NEW YORK, NEW YORK • A feared and fearless pitcher was elected to the Baseball Hall of Fame on this date in 1981. St. Louis Cardinal righty Bob Gibson became, at the time, just the 11th player voted into the Hall in his first year of eligibility. Gibson said, “That didn’t affect me until I saw the guys who made it in their first year.”
They were Al Kaline, Ted Williams, Stan Musial, Bob Feller, Jackie Robinson, Sandy Koufax, Ernie Banks, Willie Mays, Warren Spahn and Mickey Mantle (players like Babe Ruth and Ty Cobb aren’t among the 11 because they were already voted into the Hall in its inaugural year of 1939).

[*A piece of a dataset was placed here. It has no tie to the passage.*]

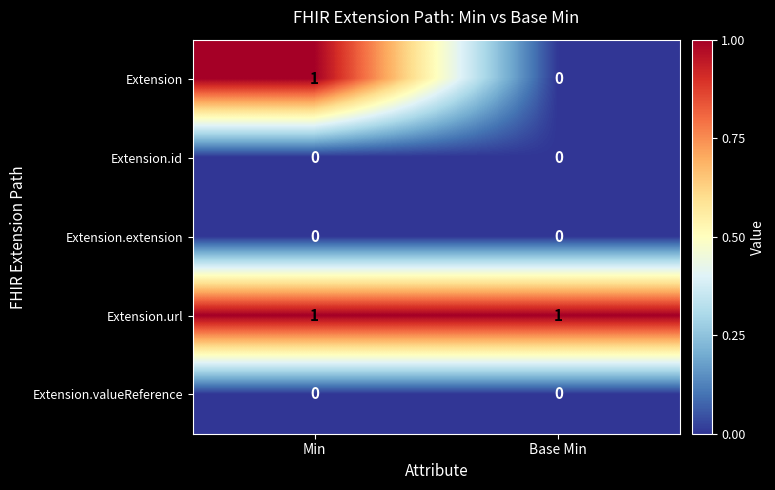

True or false: Extension.id has a value of 0 at Base Min.

True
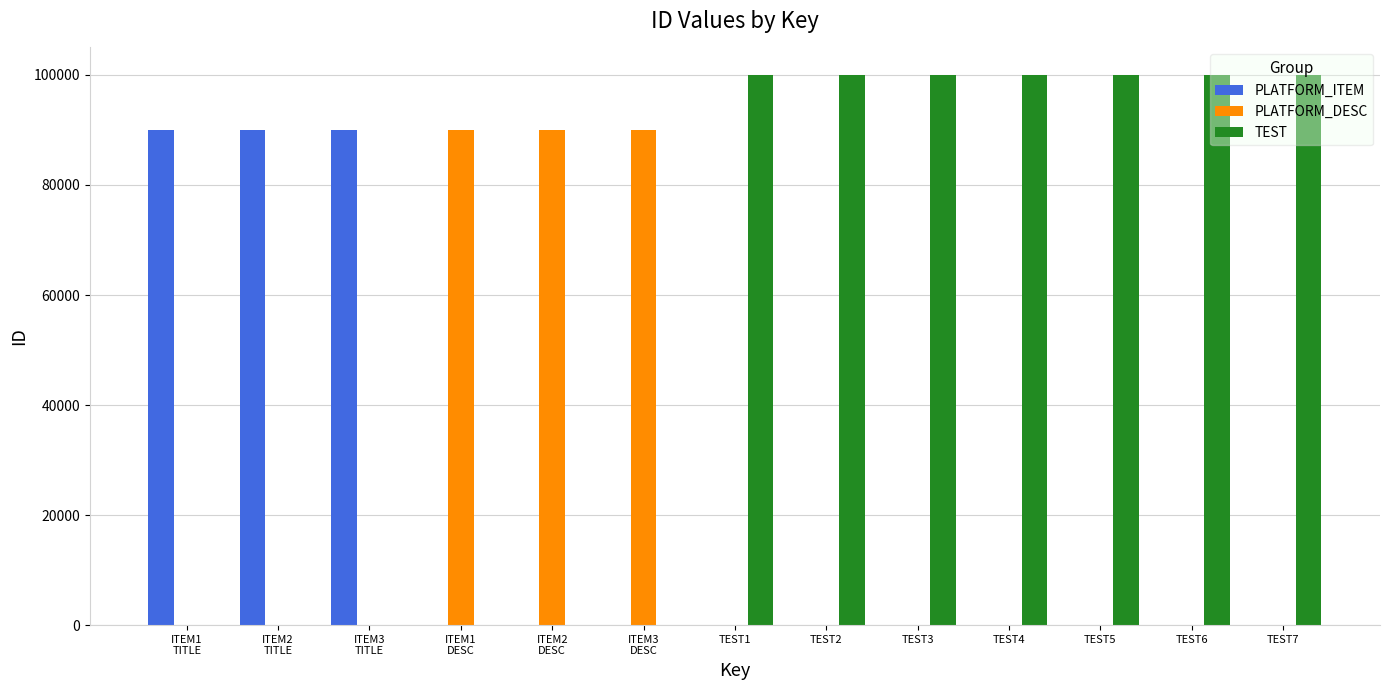

The value of PLATFORM_DESC at TEST6 is 0. True or false?

True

Bob Gibson won 20 or more games 5 times. His best won-loss year was 1970 when he went 23-7. But his most dominant year, as far as he and most observers are concerned, was 1968. He went 22-9 with a 1.13 ERA and 13 shutouts. Two of his 9 losses were by scores of 1-0.
His ERA was the 3rd lowest in the modern era (since 1900). He won the Cy Young award and was National League Most Valuable Player (MVP) in 1968.
The Omaha native pitched in 3 World Series. The Cardinals won two of them – 1964 against the Yankees and 1967 against the Boston Red Sox. He was MVP in both. His World Series record was 7-2.
Some little-known facts about Bob Gibson; He went to Creighton University on a basketball scholarship, averaging 22 point per game his junior year. Before he joined the Cardinals he played one year for the Harlem GlobeTrotters basketball team.
Chicago Tribune Wire Services, January 16, 1981, “Gibson in Hall, no one else comes close.”